The servant halted at last a great distance from our house—he would go no farther—and we were made to stumble toward our abode, not daring to look back or to free ourselves until he was well out of sight.

It was not until the next morning that Naava was returned to us. She came in a cloud of dust evident from a long way off, and I feared what we would see.
What had they done to her? Would they have taken care of her? Protected her? How many of them were with her?

Jacan pointed and said, “It’s the city people.” His arm trembled, and his voice wavered. He ran to retrieve his slingshot.

“Stay close, you hear?” I said, but he ignored me.

“I don’t want to go back,” said Dara. She winced from her cuts and scrapes and clung to my skirts.

I had not the heart to reassure her, for we had to prepare for the worst.

Abel—with one arm and leg girded tightly with Aya’s mendings-gathered heavy implements down off the wall and set them by the gate for easy access. Cain grabbed the torches slathered with bitumen and stood in the courtyard, ready to plunge them into Aya’s fire at the slightest provocation. Adam was too weak to stand; he called out from our room, “Someone help me up. Please.”

There was no time to help Adam join the fray. He would have been a liability. We had to defend ourselves, the best we could.

I stood with Jacan, a slingshot in one hand and a fistful of pellets in the other.

As it turned out, there was no reason to be alarmed. Naava arrived alone, with a male servant who had been charged with delivering her to us safely. She seemed unhurt but was especially sullen and refused to speak to any of us. Once the servant turned his oxen around to go back to the city, she disappeared into her weaving room and came out only for more baskets to pack up her things.

I tried to talk to her. I placed my hand on her shoulder and said, “Naava, are you all right? Were you hurt in any way?”

She skimmed away, like a bug upon the surface of the water. Up close she looked like a badger, with those black-lined eyes, although when the sunlight hit her just so, her face sparkled like a meadow of poppies under a blazing sun, and with a jolt I suddenly understood that she had become a woman. I had not been blind. It was simply a matter of finally glimpsing
something new out of the corner of my eye, rather than gazing upon it directly.

“Where do you think you are going?” I said.

She gave me an incredulous look. “What does it matter?” she said.

“You have responsibilities here.”

“If you must know, I have married the prince, and I am going to live with him. He loves me, and I love him.”

I contemplated this turn of events. “What of Cain, daughter? You have Been One with him; you cannot Be One with another man. It is for bidden.”
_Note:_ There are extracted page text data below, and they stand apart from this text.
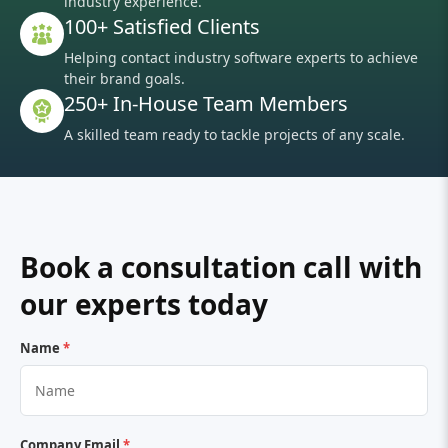
industry experience.
100+ Satisfied Clients
Helping contact industry software experts to achieve
their brand goals.
250+ In-House Team Members
A skilled team ready to tackle projects of any scale.
Book a consultation call with
our experts today
Name
*
Company Email
*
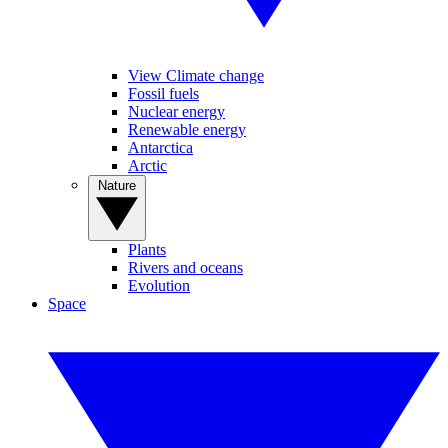
View Climate change
Fossil fuels
Nuclear energy
Renewable energy
Antarctica
Arctic
Nature
Plants
Rivers and oceans
Evolution
Space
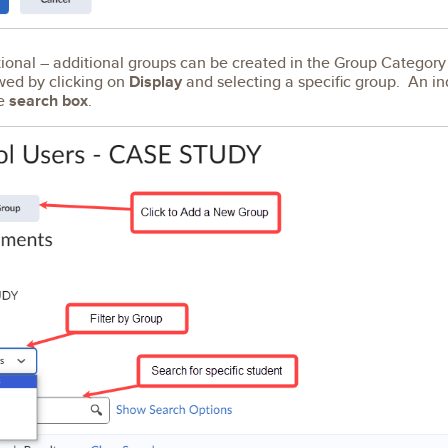
onal – additional groups can be created in the Group Category
wed by clicking on
Display
and selecting a specific group. An in
he
search box
.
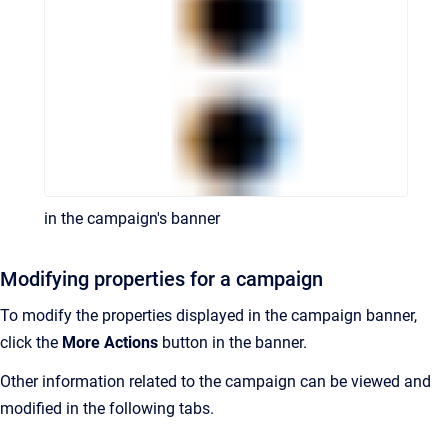
in the campaign's banner
Modifying properties for a campaign
To modify the properties displayed in the campaign banner,
click the
More Actions
button in the banner.
Other information related to the campaign can be viewed and
modified in the following tabs.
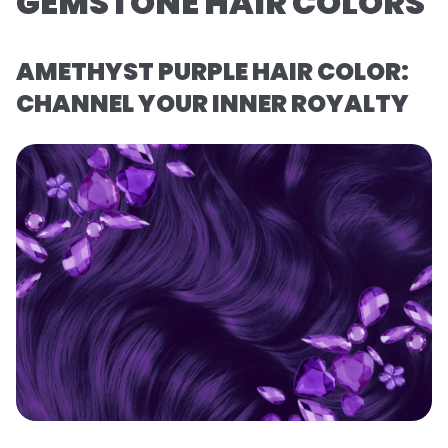
GEMSTONE HAIR COLORS
AMETHYST PURPLE HAIR COLOR:
CHANNEL YOUR INNER ROYALTY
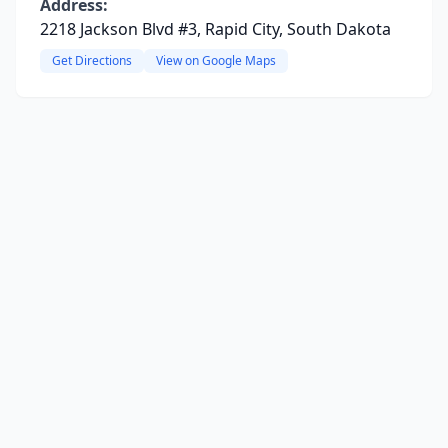
Address:
2218 Jackson Blvd #3, Rapid City, South Dakota
Get Directions
View on Google Maps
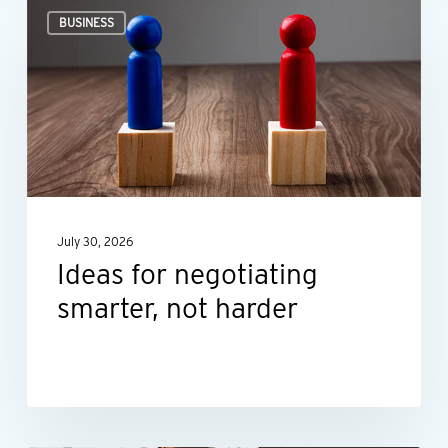
Ideas
BUSINESS
for
negotiating
smarter,
not
harder
July 30, 2026
Ideas for negotiating
smarter, not harder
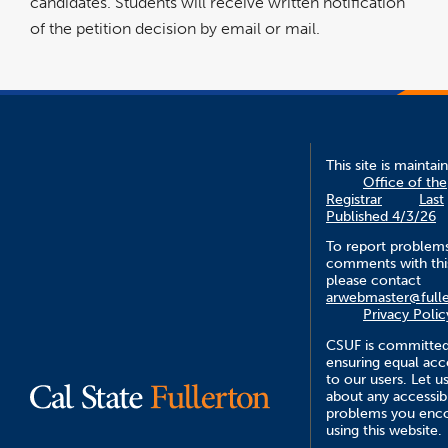
candidates. Students will receive written notification
of the petition decision by email or mail.
This site is maintai
Office of the
Registrar
Last
Published 4/3/26
To report problem
comments with this
please contact
arwebmaster@fulle
Privacy Polic
CSUF is committed
ensuring equal acce
to our users. Let 
about any accessibi
problems you enc
using this website.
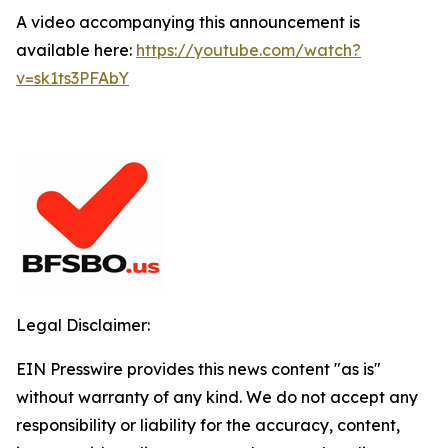
A video accompanying this announcement is
available here:
https://youtube.com/watch?
v=sk1ts3PFAbY
Legal Disclaimer:
EIN Presswire provides this news content "as is"
without warranty of any kind. We do not accept any
responsibility or liability for the accuracy, content,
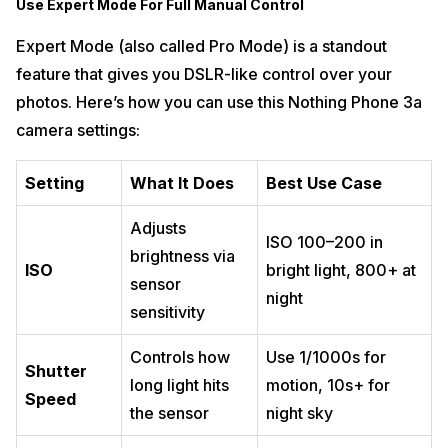
Use Expert Mode For Full Manual Control
Expert Mode (also called Pro Mode) is a standout
feature that gives you DSLR-like control over your
photos. Here’s how you can use this Nothing Phone 3a
camera settings:
Setting
What It Does
Best Use Case
Adjusts
ISO 100–200 in
brightness via
ISO
bright light, 800+ at
sensor
night
sensitivity
Controls how
Use 1/1000s for
Shutter
long light hits
motion, 10s+ for
Speed
the sensor
night sky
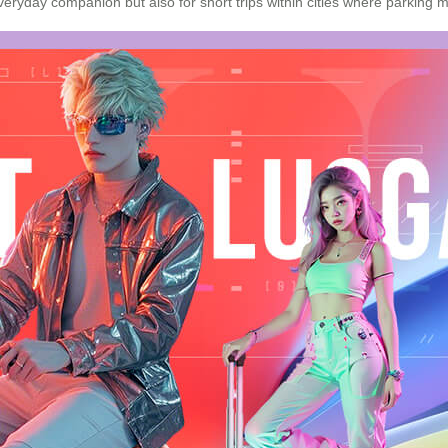
veryday companion but also for short trips within cities where
parking
mi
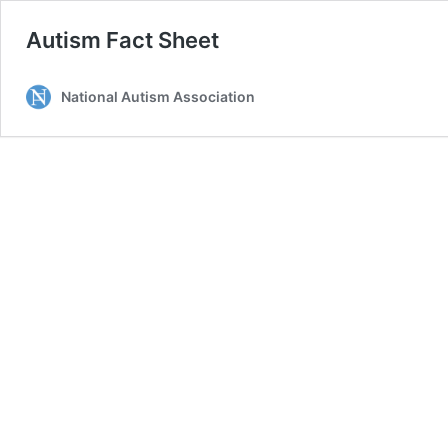
Autism Fact Sheet
National Autism Association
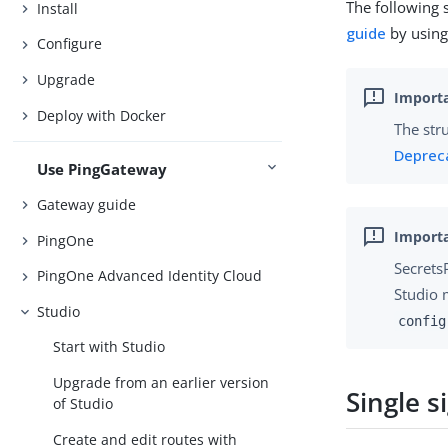
The following 
Install
guide
by using 
Configure
Upgrade
Deploy with Docker
The str
Deprec
Use PingGateway
Gateway guide
PingOne
Secrets
PingOne Advanced Identity Cloud
Studio 
Studio
config
Start with Studio
Upgrade from an earlier version
Single s
of Studio
Create and edit routes with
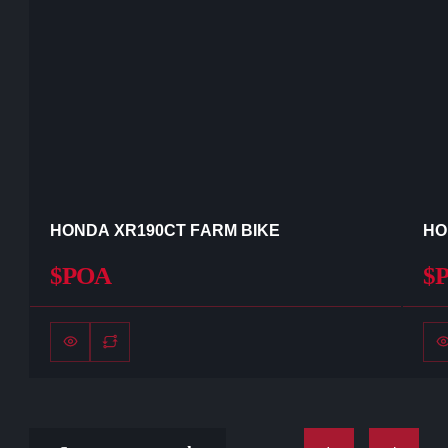
HONDA XR190CT FARM BIKE
HO
$POA
$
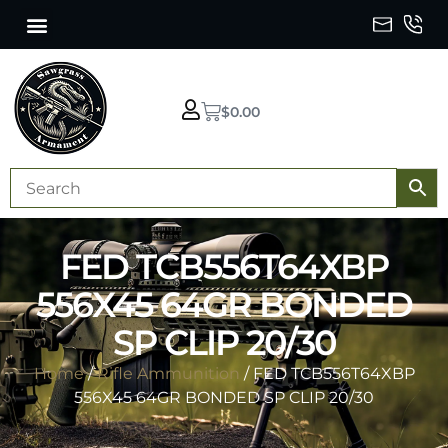
$
0.00
FED TCB556T64XBP
556X45 64GR BONDED
SP CLIP 20/30
Home
/
Rifle Ammunition
/ FED TCB556T64XBP
556X45 64GR BONDED SP CLIP 20/30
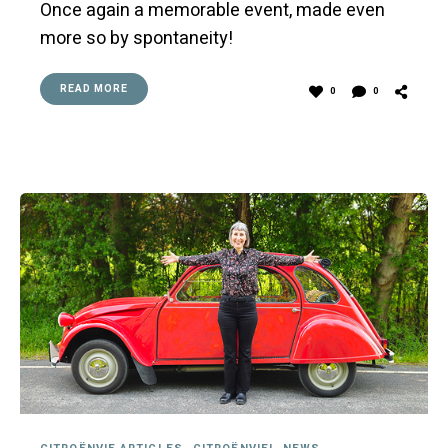
Once again a memorable event, made even
more so by spontaneity!
READ MORE
0
0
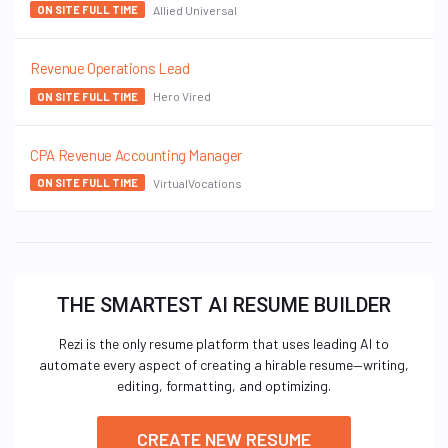
Allied Universal
ON SITE FULL TIME
Revenue Operations Lead
Hero Vired
ON SITE FULL TIME
CPA Revenue Accounting Manager
VirtualVocations
ON SITE FULL TIME
THE SMARTEST AI RESUME BUILDER
Rezi is the only resume platform that uses leading AI to
automate every aspect of creating a hirable resume—writing,
editing, formatting, and optimizing.
CREATE NEW RESUME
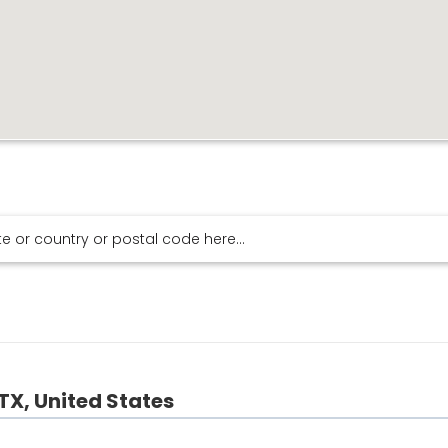
TX, United States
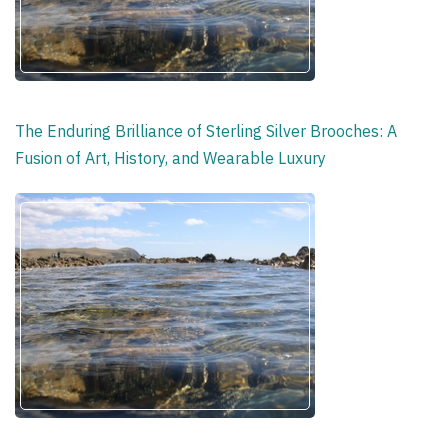
The Enduring Brilliance of Sterling Silver Brooches: A
Fusion of Art, History, and Wearable Luxury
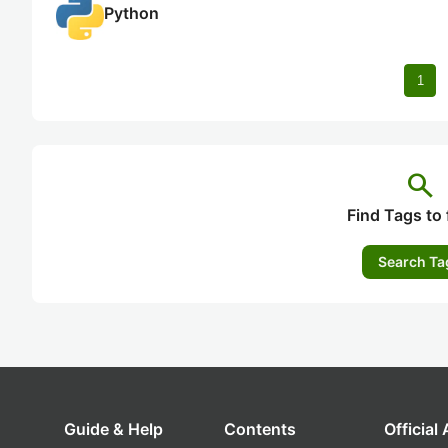
Python
1
search
Find Tags to 
Search Ta
Guide & Help
Contents
Official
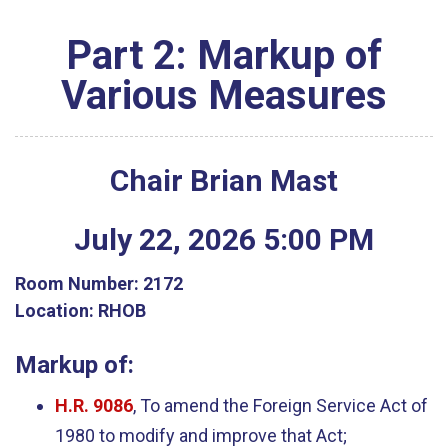
Part 2: Markup of
Various Measures
Chair Brian Mast
July
22
,
2026
5
:
00
PM
Room Number:
2172
Location:
RHOB
Markup of:
H.R. 9086
, To amend the Foreign Service Act of
1980 to modify and improve that Act;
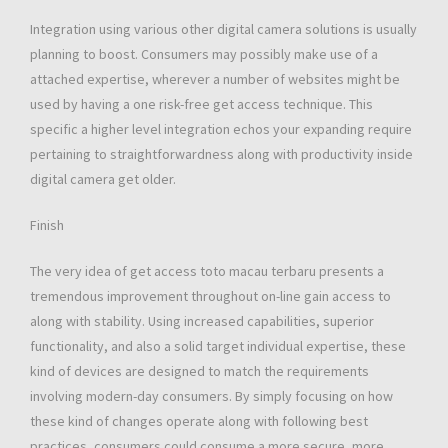
Integration using various other digital camera solutions is usually
planning to boost. Consumers may possibly make use of a
attached expertise, wherever a number of websites might be
used by having a one risk-free get access technique. This
specific a higher level integration echos your expanding require
pertaining to straightforwardness along with productivity inside
digital camera get older.
Finish
The very idea of get access toto macau terbaru presents a
tremendous improvement throughout on-line gain access to
along with stability. Using increased capabilities, superior
functionality, and also a solid target individual expertise, these
kind of devices are designed to match the requirements
involving modern-day consumers. By simply focusing on how
these kind of changes operate along with following best
practices, consumers could consume a more secure, more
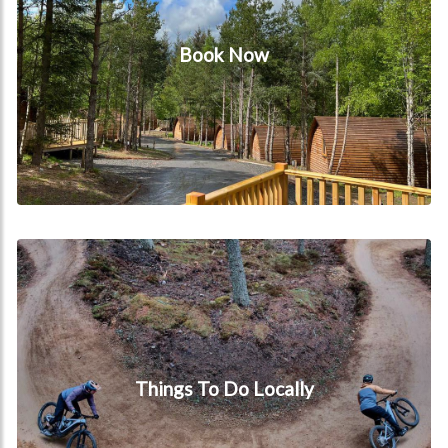
Book Now
Things to do locally
Things To Do Locally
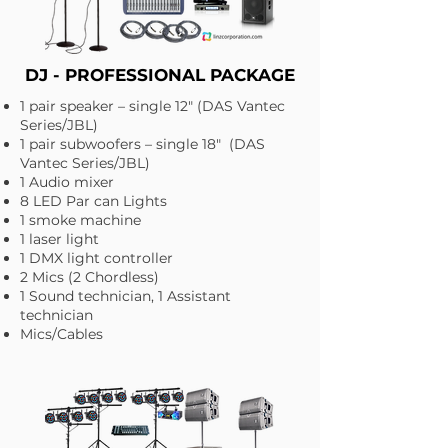
DJ - PROFESSIONAL PACKAGE
1 pair speaker – single 12" (DAS Vantec
Series/JBL)
1 pair subwoofers – single 18" (DAS
Vantec Series/JBL)
1 Audio mixer
8 LED Par can Lights
1 smoke machine
1 laser light
1 DMX light controller
2 Mics (2 Chordless)
1 Sound technician, 1 Assistant
technician
Mics/Cables​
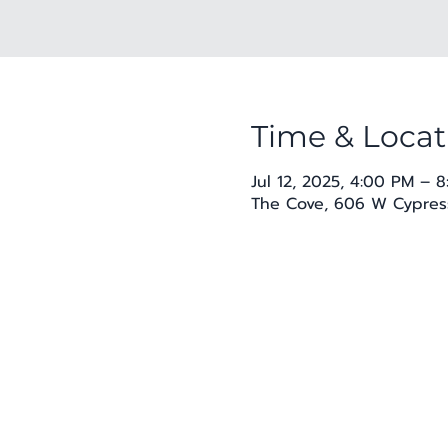
Time & Locat
Jul 12, 2025, 4:00 PM – 
The Cove, 606 W Cypress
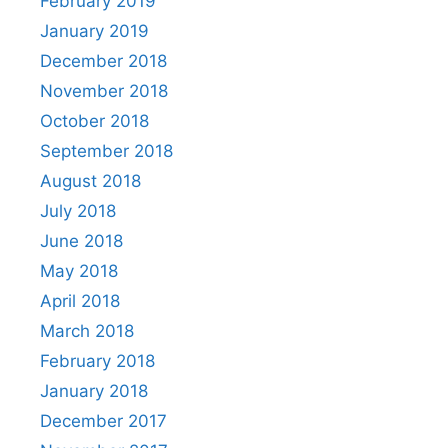
February 2019
January 2019
December 2018
November 2018
October 2018
September 2018
August 2018
July 2018
June 2018
May 2018
April 2018
March 2018
February 2018
January 2018
December 2017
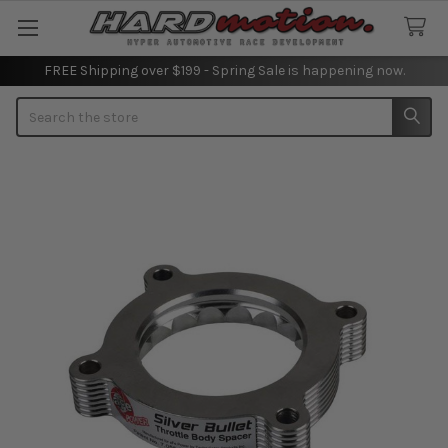
FREE Shipping over $199 - Spring Sale is happening now.
Search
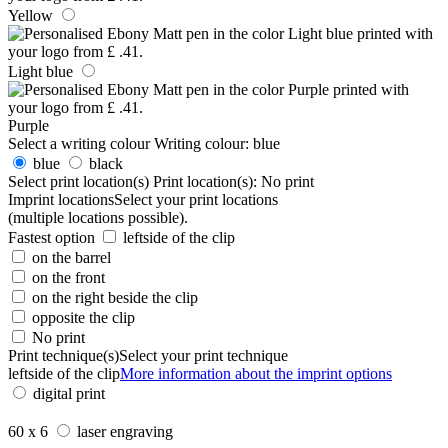
Yellow
Light blue
Purple
Select a writing colour
Writing colour:
blue
blue
black
Select print location(s)
Print location(s):
No print
Imprint locations
Select your print locations
(multiple locations possible).
Fastest option
leftside of the clip
on the barrel
on the front
on the right beside the clip
opposite the clip
No print
Print technique(s)
Select your print technique
leftside of the clip
More information about the imprint options
digital print
60 x 6
laser engraving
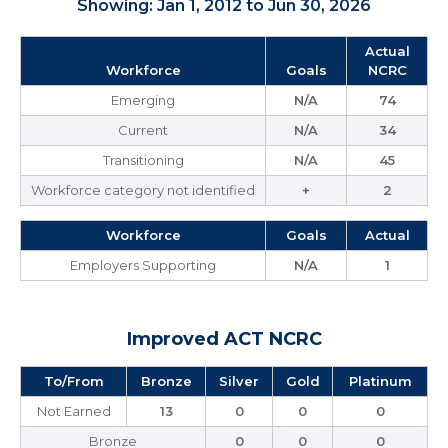
Showing: Jan 1, 2012 to Jun 30, 2026
Actual
Workforce
Goals
NCRC
Emerging
N/A
74
Current
N/A
34
Transitioning
N/A
45
Workforce category not identified
+
2
Workforce
Goals
Actual
Employers Supporting
N/A
1
Improved ACT NCRC
To/From
Bronze
Silver
Gold
Platinum
Not Earned
13
0
0
0
Bronze
0
0
0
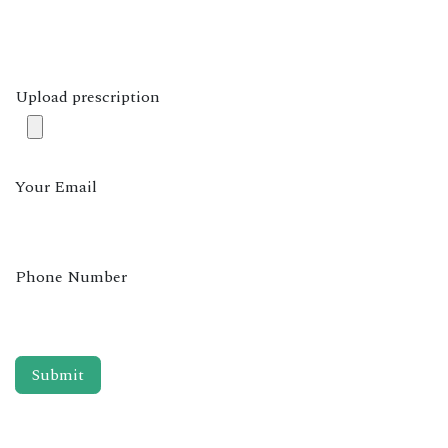
Upload prescription
Your Email
Phone Number
Submit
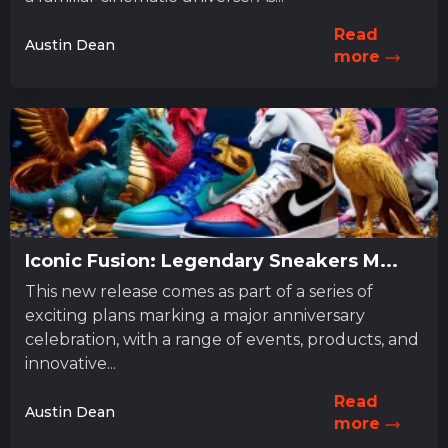
Read
Austin Dean
more
Iconic Fusion: Legendary Sneakers M...
This new release comes as part of a series of
exciting plans marking a major anniversary
celebration, with a range of events, products, and
innovative...
Read
Austin Dean
more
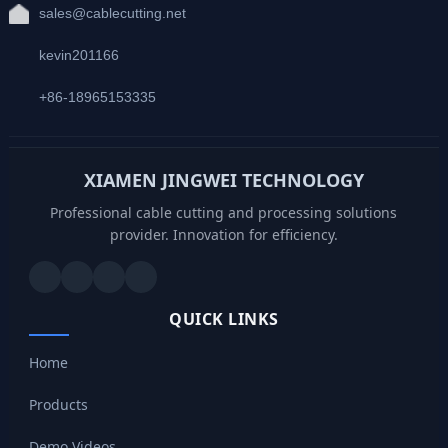
sales@cablecutting.net
kevin201166
+86-18965153335
XIAMEN JINGWEI TECHNOLOGY
Professional cable cutting and processing solutions
provider. Innovation for efficiency.
QUICK LINKS
Home
Products
Demo Videos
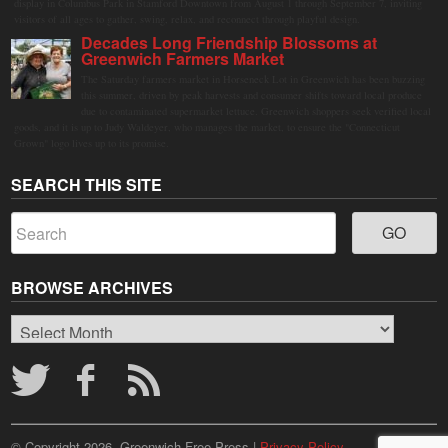
display in Columbus Park in Stamford Downtown from August 1 through September 7, inviting
visitors of all ages to gather, swing, relax, and reconnect through playful design.
Decades Long Friendship Blossoms at
Greenwich Farmers Market
The Saturday farmers market in Horseneck Lot in Greenwich has been buzzing
this summer, driven by peak harvests and consumer shifts toward local produce
due to contaminated supermarket lettuce. Greenwich shoppers seek verified local
goods, and it is up to Judy Waldeyer, who manages the market, to ensure the "Connecticut
Grown" logo lives up to its promise.
SEARCH THIS SITE
BROWSE ARCHIVES
Browse
Archives
© Copyright 2026, Greenwich Free Press |
Privacy Policy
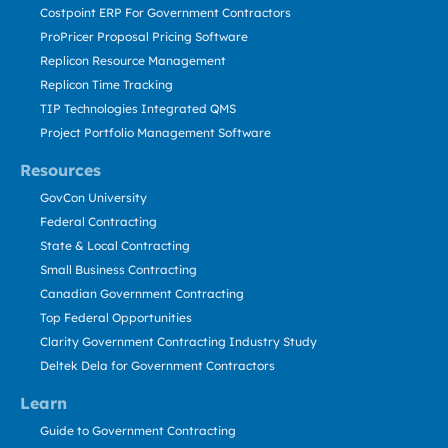
Costpoint ERP For Government Contractors
ProPricer Proposal Pricing Software
Replicon Resource Management
Replicon Time Tracking
TIP Technologies Integrated QMS
Project Portfolio Management Software
Resources
GovCon University
Federal Contracting
State & Local Contracting
Small Business Contracting
Canadian Government Contracting
Top Federal Opportunities
Clarity Government Contracting Industry Study
Deltek Dela for Government Contractors
Learn
Guide to Government Contracting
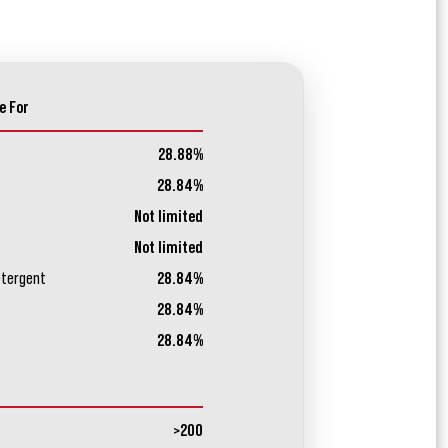
e For
28.88%
28.84%
Not limited
Not limited
etergent
28.84%
28.84%
28.84%
>200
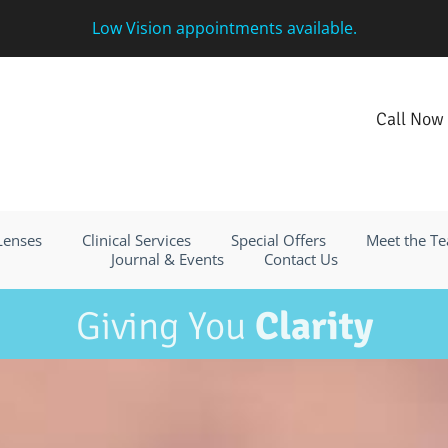
Low Vision appointments available.
Call Now
 Lenses
Clinical Services
Special Offers
Meet the T
Journal & Events
Contact Us
Giving You
Clarity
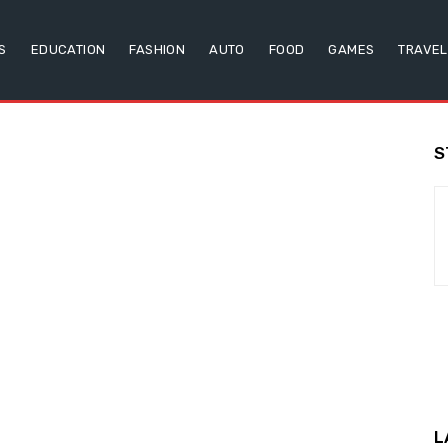
S
EDUCATION
FASHION
AUTO
FOOD
GAMES
TRAVEL
S
L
Naava laughed derisively. “But I already have, Mother. You cannot stop me.”

“What of your secret, then?” I whispered, grabbing her arm and forcing her to look at me.

Her face fell, and she began gnawing on the insides of her cheeks—her telltale nervous gesture. “No one need know right now,” she said slowly. “And you must not tell anyone.”

My little girl was no longer. Indeed, she had known the truth before I did.